When the London Daily Mirror reported a British television personality as saying “It was terribly bad timing after the farrago of the chocolate bar wedding photo” (don’t ask), or when a writer recently said in the Washington Post that a film shoot “was a famous farrago of disaster”, one begins to wonder whether a new sense of the word is developing.

Farrago, in its more usual sense of a confused mixture, turns up so often in phrases of condemnation like “a farrago of excuses and obfuscation”, “a farrago of deceit and lies”, or “a rambling farrago of half-digested knowledge”, that it has become one of those all-purpose dismissive words that ought to appear in public only when attached to a health warning. The word, I suspect, has no meaning for most people apart from negative associations in such set phrases. To judge from the company it keeps, it is much favoured by judges and journalists but by hardly anybody else.

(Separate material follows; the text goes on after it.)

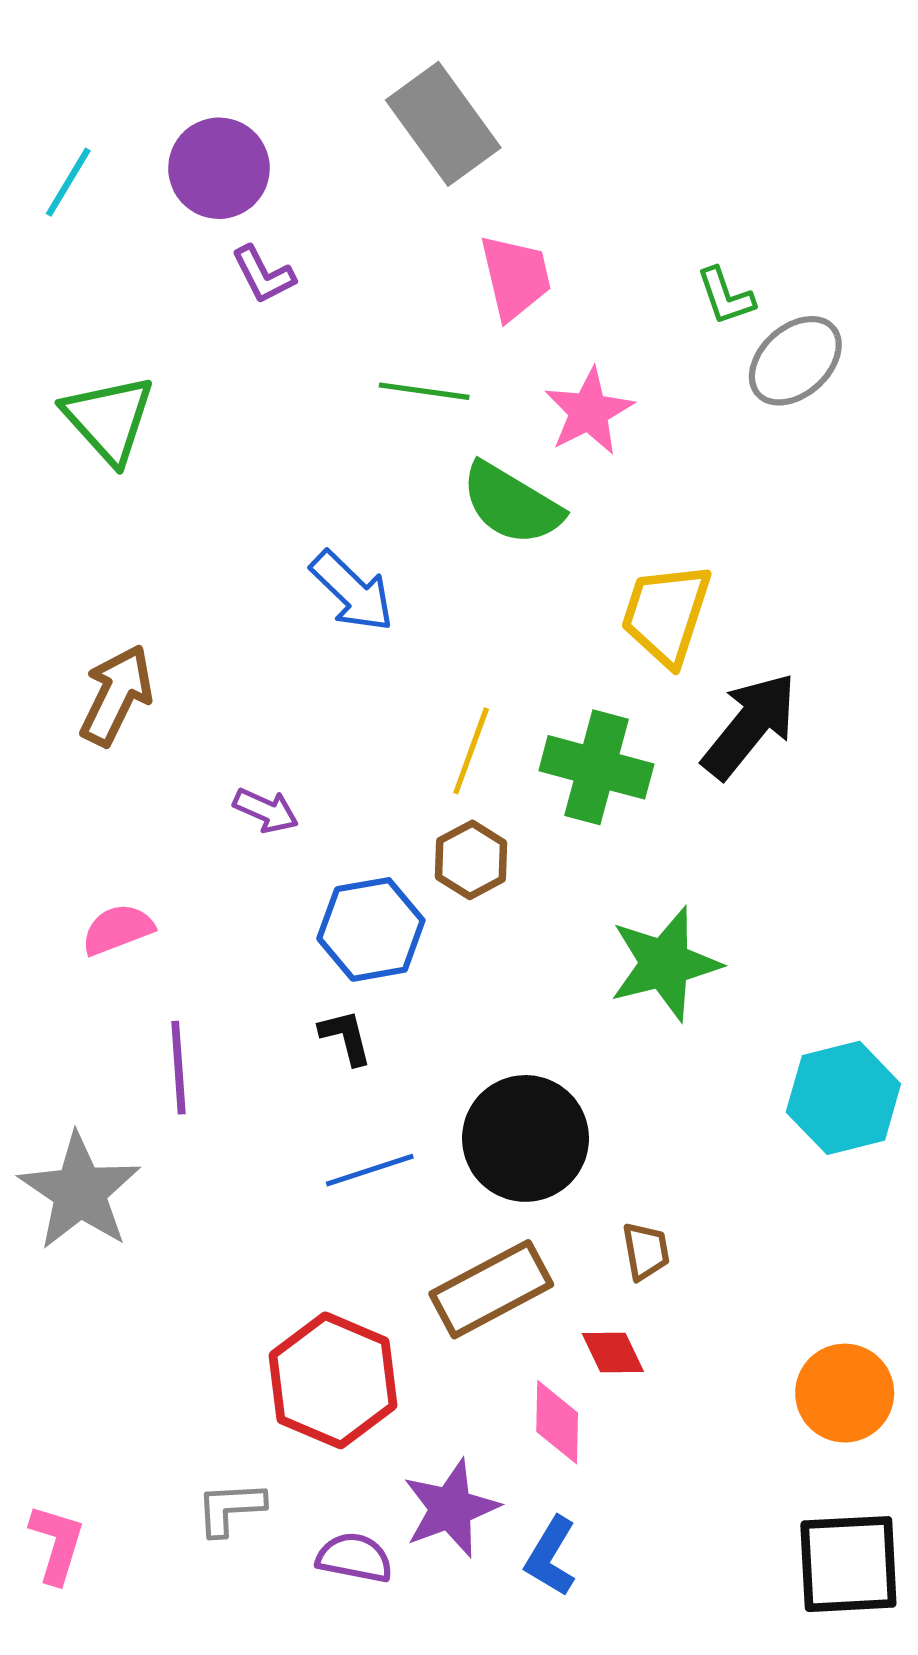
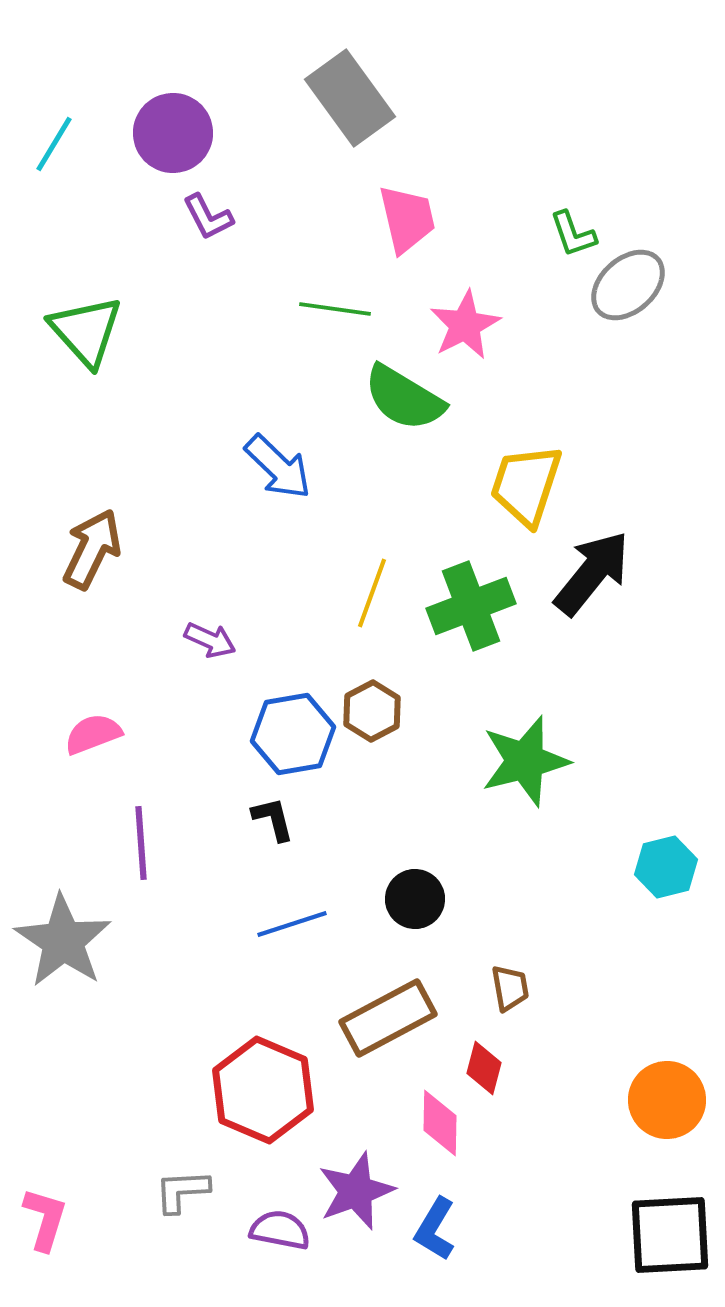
green cross: (596, 767) -> (471, 606), turned -36
brown hexagon: (471, 860) -> (372, 711), moved
cyan hexagon: (843, 1098) -> (666, 867), size x0.7
black circle: (525, 1138) -> (415, 899), size x0.6
red diamond: (613, 1353) -> (484, 1068), turned 40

It’s hard to be sure from the evidence, but there are indications that people are sometimes using farrago to mean a lot of noise and argument about nothing very much, or some happening or event which has gone disastrously wrong. The Oxford English Dictionary has on file an example from as long ago as 1989 that looks as though it is going that way — David Kalstone wrote in Becoming A Poet: “Recalling the ‘farrago’ years later, Bishop said that she never again sent Moore any of her poems for suggestions or approval”. It looks very much as though people are confusing it with fiasco or furore, and through that confusion creating a new deprecatory sense for the word.

But then, farrago has been a negative word right from its first recorded appearance, in the middle of the seventeenth century in John Row’s Historie of the Kirk of Scotland: “A strange miscellanie, farrago, and hotch-potch of Poperie, Arminianisme, and what not”.

This is only a few years after farrago appeared in the language in its original literal sense. It was at first applied to mixtures of things, such as a dish of food (so it was close in meaning to salmagundi), and also to mixed races of people. Its origin was the Latin word spelled the same way, which meant mixed fodder for cattle. This was taken from far, the name the Romans had for a type of wheat that we now call spelt, much cultivated at the time in Southern Europe. So farrago is actually a close relative of farina, the breakfast cereal.

However, few people seem to have ever used farrago in English to mean a literal mixture and that sense is long defunct. The figurative sense seems to have come in almost immediately and has been dominant ever since. Perhaps a further change is taking place, but we will have to wait a few years to be sure either way.